ABSTRACT: Pitt-Hopkins syndrome (PTHS) is a rare neurodevelopmental disorder caused by loss-of-function (LOF) mutations in the Transcription Factor 4 (TCF4) gene. Interestingly, PTHS closely resembles Rett syndrome (RTT), another neurodevelopmental disorder caused by LOF mutations in a related gene, Methyl-CpG-Binding Protein 2 (MECP2). These two disorders share molecular and behavioral phenotypes, including cognitive and motor dysfunction, in both the preclinical and clinical settings. Based upon this phenotypic/symptom overlap, and the potential clinical application of normalizing MECP2 gene dosage for RTT, we investigated whether such a treatment strategy could be leveraged in a PTHS mouse model. Specifically, we tested the hypothesis that genetic supplementation of MeCP2 would reverse the abnormal phenotypes in PTHS model mice that are Tcf4 haplosufficient, Tcf4+/-.    We interrogated this hypothesis at the preclinical level by introducing a wild-type MECP2 transgene from MeCP2-overexpressing mice (MECP2Tg1/o) to Tcf4+/- mice.
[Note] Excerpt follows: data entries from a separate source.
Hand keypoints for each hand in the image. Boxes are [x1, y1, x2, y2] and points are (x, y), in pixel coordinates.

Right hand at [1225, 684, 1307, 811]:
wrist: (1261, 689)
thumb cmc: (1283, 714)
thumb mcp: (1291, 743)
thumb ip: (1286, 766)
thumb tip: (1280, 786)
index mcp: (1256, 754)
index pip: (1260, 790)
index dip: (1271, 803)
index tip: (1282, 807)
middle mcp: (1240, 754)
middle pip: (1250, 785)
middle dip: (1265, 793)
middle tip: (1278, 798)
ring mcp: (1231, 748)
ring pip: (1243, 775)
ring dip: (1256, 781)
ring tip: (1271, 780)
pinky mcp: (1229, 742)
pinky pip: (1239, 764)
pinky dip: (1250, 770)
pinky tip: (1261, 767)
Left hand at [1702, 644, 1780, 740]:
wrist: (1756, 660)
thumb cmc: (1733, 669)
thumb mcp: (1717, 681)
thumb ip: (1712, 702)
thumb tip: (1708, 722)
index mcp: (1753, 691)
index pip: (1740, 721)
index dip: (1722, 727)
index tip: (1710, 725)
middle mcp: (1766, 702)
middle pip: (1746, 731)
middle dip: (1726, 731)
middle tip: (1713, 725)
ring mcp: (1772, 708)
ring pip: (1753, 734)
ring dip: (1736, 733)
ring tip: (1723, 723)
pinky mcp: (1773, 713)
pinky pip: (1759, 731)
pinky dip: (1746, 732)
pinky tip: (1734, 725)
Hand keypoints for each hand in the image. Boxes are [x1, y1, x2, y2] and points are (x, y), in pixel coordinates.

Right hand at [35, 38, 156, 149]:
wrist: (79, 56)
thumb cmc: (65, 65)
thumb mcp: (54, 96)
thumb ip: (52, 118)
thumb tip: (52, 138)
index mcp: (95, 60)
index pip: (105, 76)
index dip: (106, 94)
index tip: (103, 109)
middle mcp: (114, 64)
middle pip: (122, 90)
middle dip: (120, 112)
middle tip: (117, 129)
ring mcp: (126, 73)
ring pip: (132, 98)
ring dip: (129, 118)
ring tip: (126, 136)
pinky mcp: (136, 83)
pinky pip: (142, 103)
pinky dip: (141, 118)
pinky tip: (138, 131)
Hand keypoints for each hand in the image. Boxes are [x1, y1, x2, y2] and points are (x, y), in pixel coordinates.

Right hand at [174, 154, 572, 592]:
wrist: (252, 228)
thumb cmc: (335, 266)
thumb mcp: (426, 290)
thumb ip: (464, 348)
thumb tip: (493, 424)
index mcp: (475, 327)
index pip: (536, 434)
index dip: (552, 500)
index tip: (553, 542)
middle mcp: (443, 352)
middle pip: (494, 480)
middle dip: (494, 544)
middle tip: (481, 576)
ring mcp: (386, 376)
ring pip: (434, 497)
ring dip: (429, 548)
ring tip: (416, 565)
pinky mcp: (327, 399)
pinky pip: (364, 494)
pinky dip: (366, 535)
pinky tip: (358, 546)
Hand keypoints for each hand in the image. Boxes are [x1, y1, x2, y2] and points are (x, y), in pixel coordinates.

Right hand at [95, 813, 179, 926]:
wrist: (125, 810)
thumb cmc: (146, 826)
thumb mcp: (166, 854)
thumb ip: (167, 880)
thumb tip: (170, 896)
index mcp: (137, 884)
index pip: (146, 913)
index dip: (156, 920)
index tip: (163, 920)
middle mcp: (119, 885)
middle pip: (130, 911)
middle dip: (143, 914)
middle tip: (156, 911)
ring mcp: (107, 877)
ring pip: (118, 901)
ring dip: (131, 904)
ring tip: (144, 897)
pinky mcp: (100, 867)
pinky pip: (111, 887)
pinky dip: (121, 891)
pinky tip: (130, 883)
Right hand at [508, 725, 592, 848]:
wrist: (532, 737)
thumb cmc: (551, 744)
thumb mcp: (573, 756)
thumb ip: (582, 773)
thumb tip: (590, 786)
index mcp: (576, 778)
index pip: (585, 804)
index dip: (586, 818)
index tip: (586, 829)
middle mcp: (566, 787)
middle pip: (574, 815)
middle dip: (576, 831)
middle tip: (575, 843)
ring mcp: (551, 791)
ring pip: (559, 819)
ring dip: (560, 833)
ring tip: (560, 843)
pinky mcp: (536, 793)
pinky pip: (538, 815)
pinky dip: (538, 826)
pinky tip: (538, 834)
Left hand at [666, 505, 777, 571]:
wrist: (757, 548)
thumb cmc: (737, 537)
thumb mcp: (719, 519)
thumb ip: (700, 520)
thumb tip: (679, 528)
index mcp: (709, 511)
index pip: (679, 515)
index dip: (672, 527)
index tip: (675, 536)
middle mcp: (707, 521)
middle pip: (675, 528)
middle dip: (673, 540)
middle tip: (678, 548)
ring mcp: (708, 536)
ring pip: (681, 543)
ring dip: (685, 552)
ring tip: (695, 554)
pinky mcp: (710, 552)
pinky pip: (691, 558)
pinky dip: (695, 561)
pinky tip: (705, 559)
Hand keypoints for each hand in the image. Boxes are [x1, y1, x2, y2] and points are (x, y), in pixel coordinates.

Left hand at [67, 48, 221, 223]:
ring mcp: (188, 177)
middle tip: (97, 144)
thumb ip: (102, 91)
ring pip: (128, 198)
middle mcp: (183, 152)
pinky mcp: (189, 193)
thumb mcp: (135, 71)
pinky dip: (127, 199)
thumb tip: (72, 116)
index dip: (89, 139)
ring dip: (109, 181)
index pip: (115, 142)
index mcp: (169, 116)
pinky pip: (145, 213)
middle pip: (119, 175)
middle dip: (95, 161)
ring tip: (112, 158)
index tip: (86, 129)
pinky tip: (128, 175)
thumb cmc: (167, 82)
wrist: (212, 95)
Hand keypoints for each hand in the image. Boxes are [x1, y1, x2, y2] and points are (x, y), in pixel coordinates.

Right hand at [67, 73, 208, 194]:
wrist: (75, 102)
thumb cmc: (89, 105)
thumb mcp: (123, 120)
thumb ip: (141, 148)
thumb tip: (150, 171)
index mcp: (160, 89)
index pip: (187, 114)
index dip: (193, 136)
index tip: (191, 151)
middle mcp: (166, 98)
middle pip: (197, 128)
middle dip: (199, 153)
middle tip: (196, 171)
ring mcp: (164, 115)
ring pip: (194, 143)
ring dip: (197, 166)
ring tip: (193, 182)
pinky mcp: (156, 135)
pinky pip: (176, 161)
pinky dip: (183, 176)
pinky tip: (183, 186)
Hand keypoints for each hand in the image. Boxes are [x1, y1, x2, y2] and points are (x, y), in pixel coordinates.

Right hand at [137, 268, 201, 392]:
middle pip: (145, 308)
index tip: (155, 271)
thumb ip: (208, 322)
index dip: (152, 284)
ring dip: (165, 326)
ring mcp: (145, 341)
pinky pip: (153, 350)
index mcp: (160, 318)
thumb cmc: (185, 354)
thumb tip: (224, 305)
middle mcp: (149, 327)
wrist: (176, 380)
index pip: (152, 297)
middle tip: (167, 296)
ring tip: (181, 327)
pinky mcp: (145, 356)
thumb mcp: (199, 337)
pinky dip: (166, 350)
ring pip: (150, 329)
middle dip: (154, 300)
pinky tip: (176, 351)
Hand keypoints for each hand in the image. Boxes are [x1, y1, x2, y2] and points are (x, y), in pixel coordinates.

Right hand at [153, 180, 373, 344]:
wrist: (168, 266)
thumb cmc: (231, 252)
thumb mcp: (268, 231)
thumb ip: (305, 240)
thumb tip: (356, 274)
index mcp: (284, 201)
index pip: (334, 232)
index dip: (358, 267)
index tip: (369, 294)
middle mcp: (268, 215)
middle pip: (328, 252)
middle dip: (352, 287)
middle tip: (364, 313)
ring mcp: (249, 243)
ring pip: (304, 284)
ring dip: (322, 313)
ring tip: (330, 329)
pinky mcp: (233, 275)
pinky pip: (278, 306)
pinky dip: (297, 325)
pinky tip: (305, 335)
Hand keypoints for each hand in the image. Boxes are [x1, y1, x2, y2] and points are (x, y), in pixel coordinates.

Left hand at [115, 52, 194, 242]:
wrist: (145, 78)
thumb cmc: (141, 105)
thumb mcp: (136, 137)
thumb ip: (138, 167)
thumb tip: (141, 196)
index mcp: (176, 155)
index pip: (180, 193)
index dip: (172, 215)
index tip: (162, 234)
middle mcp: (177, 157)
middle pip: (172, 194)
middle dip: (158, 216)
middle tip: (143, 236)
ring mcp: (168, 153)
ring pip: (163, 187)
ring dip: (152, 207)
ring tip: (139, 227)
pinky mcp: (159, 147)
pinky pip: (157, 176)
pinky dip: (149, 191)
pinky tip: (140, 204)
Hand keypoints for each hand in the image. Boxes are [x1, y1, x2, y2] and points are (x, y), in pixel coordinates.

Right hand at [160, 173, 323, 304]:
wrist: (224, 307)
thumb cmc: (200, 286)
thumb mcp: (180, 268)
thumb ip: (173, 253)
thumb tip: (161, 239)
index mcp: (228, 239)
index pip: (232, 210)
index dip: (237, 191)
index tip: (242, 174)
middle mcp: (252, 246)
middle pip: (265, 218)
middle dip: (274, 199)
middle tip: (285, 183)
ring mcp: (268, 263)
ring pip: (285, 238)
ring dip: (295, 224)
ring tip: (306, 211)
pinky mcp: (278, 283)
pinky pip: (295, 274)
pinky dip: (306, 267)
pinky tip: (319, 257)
Behavioral characterization illustrated that the MECP2 transgene reversed the phenotypes of Tcf4+/- mice, specifically hyperlocomotion, attenuated anxiety and contextual fear learning and memory deficit. Molecular studies suggest that MeCP2 does not impact Tcf4 expression, suggesting a more complex relationship between these two proteins. Subsequent RNA-sequencing studies have identified a subset of genes and pathways in the hippocampus and striatum that are disrupted in Tcf4+/- mice and normalized with the MECP2 transgene. Of note are genes involved in the production of creatinine and in response to cellular stress, which we are currently further evaluating with functional and expression experiments.    Overall, our current preclinical data suggest that treatment increasing MeCP2 dosage could be potentially used for PTHS. Additionally, the transcriptomic studies could highlight other therapeutic targets that could broadly target MECP2¬-related disorders.

Source of Funding: Supported by NIMH pre-doctoral fellowship F31MH119699 (SDV) and grants from the International Rett Syndrome Foundation and the Pitt-Hopkins Research Foundation (CMN).